EXERCISE DETAILS:
Copy the records starting with the line that contains "вьте, пожалуйста, заявку на адрес" and going on through the line that contains "愛猫との生活をサポートする猫の情". Leave the pictures out of your copy.

RECORDED DATA:

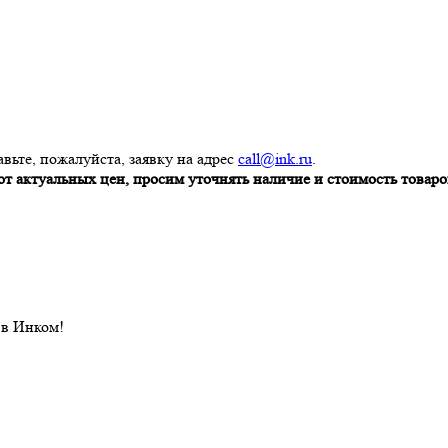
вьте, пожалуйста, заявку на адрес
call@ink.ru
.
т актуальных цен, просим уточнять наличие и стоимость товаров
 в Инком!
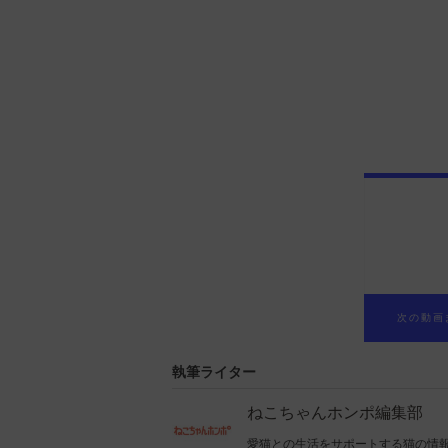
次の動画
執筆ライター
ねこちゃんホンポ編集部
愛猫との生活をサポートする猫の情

---

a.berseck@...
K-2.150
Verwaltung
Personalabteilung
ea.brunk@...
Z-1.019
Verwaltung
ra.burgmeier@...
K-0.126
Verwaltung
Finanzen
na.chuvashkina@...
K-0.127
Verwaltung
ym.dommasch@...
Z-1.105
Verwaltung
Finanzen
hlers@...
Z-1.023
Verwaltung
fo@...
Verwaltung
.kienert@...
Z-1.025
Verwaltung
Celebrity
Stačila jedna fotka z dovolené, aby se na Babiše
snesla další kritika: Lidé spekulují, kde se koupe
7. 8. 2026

REPLY:
вьте, пожалуйста, заявку на адрес
call@ink.ru
.
т актуальных цен, просим уточнять наличие и стоимость товаров
 в Инком!
次の動画
執筆ライター
ねこちゃんホンポ編集部
愛猫との生活をサポートする猫の情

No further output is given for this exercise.